Only the lines holding the word "coverage" are wanted; copy each of them from the listing.

+ + + + +

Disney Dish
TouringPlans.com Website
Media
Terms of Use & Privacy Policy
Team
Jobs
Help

+ + + + +

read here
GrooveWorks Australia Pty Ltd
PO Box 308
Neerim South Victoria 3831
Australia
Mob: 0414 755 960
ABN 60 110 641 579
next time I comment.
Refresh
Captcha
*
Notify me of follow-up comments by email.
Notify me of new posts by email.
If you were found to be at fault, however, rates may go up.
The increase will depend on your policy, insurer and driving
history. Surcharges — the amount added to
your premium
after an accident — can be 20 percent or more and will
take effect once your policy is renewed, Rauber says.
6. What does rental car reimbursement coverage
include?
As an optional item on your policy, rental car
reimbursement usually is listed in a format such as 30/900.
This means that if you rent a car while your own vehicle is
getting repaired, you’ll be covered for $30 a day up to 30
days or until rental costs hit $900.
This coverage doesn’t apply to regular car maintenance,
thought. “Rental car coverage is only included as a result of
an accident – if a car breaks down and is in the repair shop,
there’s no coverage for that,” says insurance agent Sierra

+ + + + +

**Response to this exercise:**
6. What does rental car reimbursement coverage
This coverage doesn’t apply to regular car maintenance,
thought. “Rental car coverage is only included as a result of
there’s no coverage for that,” says insurance agent Sierra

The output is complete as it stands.